[REQUIRED WORK]
Whenever "also" appears in a line, please copy that line from the data.

Stored data entries:
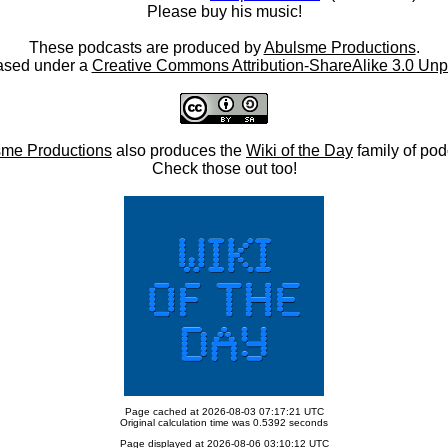
Please buy his music!
These podcasts are produced by
Abulsme Productions
.
ased under a
Creative Commons Attribution-ShareAlike 3.0 Unp
me Productions
also produces the
Wiki of the Day
family of pod
Check those out too!
Page cached at 2026-08-03 07:17:21 UTC
Original calculation time was 0.5392 seconds
Page displayed at 2026-08-06 03:10:12 UTC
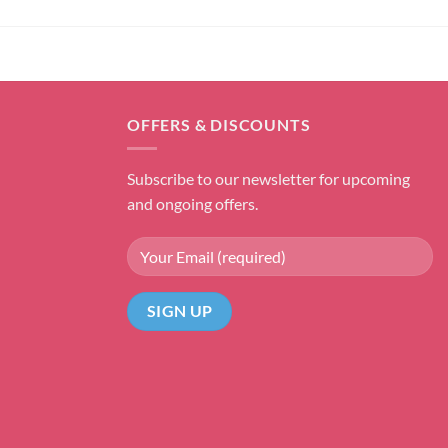
OFFERS & DISCOUNTS
Subscribe to our newsletter for upcoming
and ongoing offers.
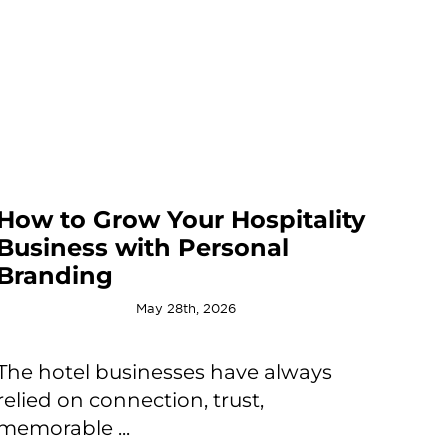
How to Grow Your Hospitality
Business with Personal
Branding
May 28th, 2026
The hotel businesses have always
relied on connection, trust,
memorable ...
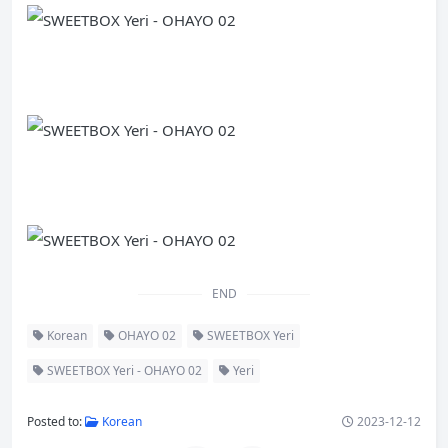
END
Korean
OHAYO 02
SWEETBOX Yeri
SWEETBOX Yeri - OHAYO 02
Yeri
Posted to:
Korean
2023-12-12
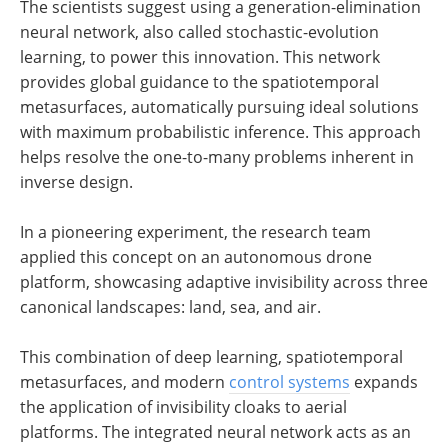
The scientists suggest using a generation-elimination
neural network, also called stochastic-evolution
learning, to power this innovation. This network
provides global guidance to the spatiotemporal
metasurfaces, automatically pursuing ideal solutions
with maximum probabilistic inference. This approach
helps resolve the one-to-many problems inherent in
inverse design.
In a pioneering experiment, the research team
applied this concept on an autonomous drone
platform, showcasing adaptive invisibility across three
canonical landscapes: land, sea, and air.
This combination of deep learning, spatiotemporal
metasurfaces, and modern
control systems
expands
the application of invisibility cloaks to aerial
platforms. The integrated neural network acts as an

[RESPONSE]
also produces the
neural network, also called stochastic-evolution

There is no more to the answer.